Monday, August 31, 2009
I love cheese, and i will never understand those people that define "stink" as that wonderful aroma from cheese.
It can be said that from smell, even before sight, one can distinguish a french cheese shop from an italian one. In fact, the french prefer smooth goat cheese, while Italians prefer those hard or half-hard ones made out of sheep or cow milk. In France the fragrance is more sweet and hints more of milk. In Italy a scent of a cellar, mold and hay prevails.
But here at La Maison du Fromage at La Thuile (Ao) there is a different perfume. Most part of proposed cheeses is locally produced, but they also have something coming from France and other parts of Italy. Also some longer-aged cheeses are displayed. The final result, therefore, is a right mixture of scents from different cultures.
Obviously Fontina cheese from this area lords over it.
The fontina cheese i used to know before was the product that usually is commonly sold in stores, and i judged it a cheese a little "banal". Elastic, a little spicy but without a remarkable personality.
Here at La Maison, instead, they proposed an aged Fontina that didn't look at all like the one i used to know, neither for the color (yellowish to browinsh, with irregular crust covered with dark molds), nor for the texture (half-hard, buttery and not elastic at all), or for the smell (bitter, strong and pungent), and for the taste (direct, bitter and spicy hot, with a note of almonds).

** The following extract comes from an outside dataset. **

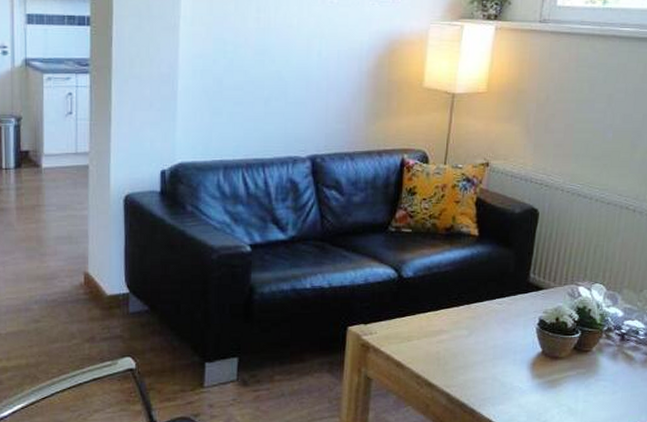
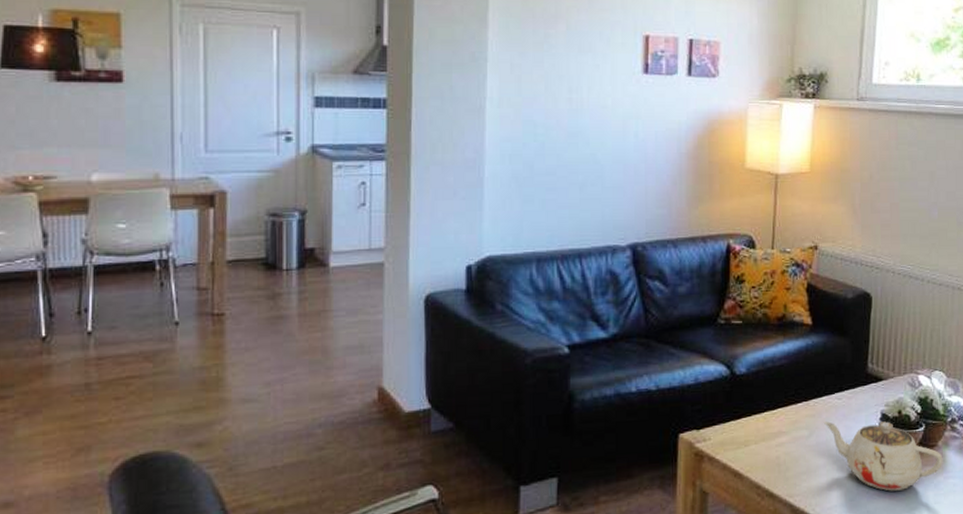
teapot: none [483,324,596,389] -> present [823,421,943,491]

After a small taste i was convinced to get a good slice.
We also bought a slice of Bleu d'Aoste (with wonderful veins of blue molds, consistent, buttery and spicey), and a couple of cheeses that i didn't know: the Grotta (harder and more aged, crumbly, strong taste), and the Capriolo (fresh smooth cheese made out of goat and cow milk, intense and spicey flavor).
At La Maison there are also other food products. We bought some Arnad lard and some fresh milk. A free white chocolate bar was offered.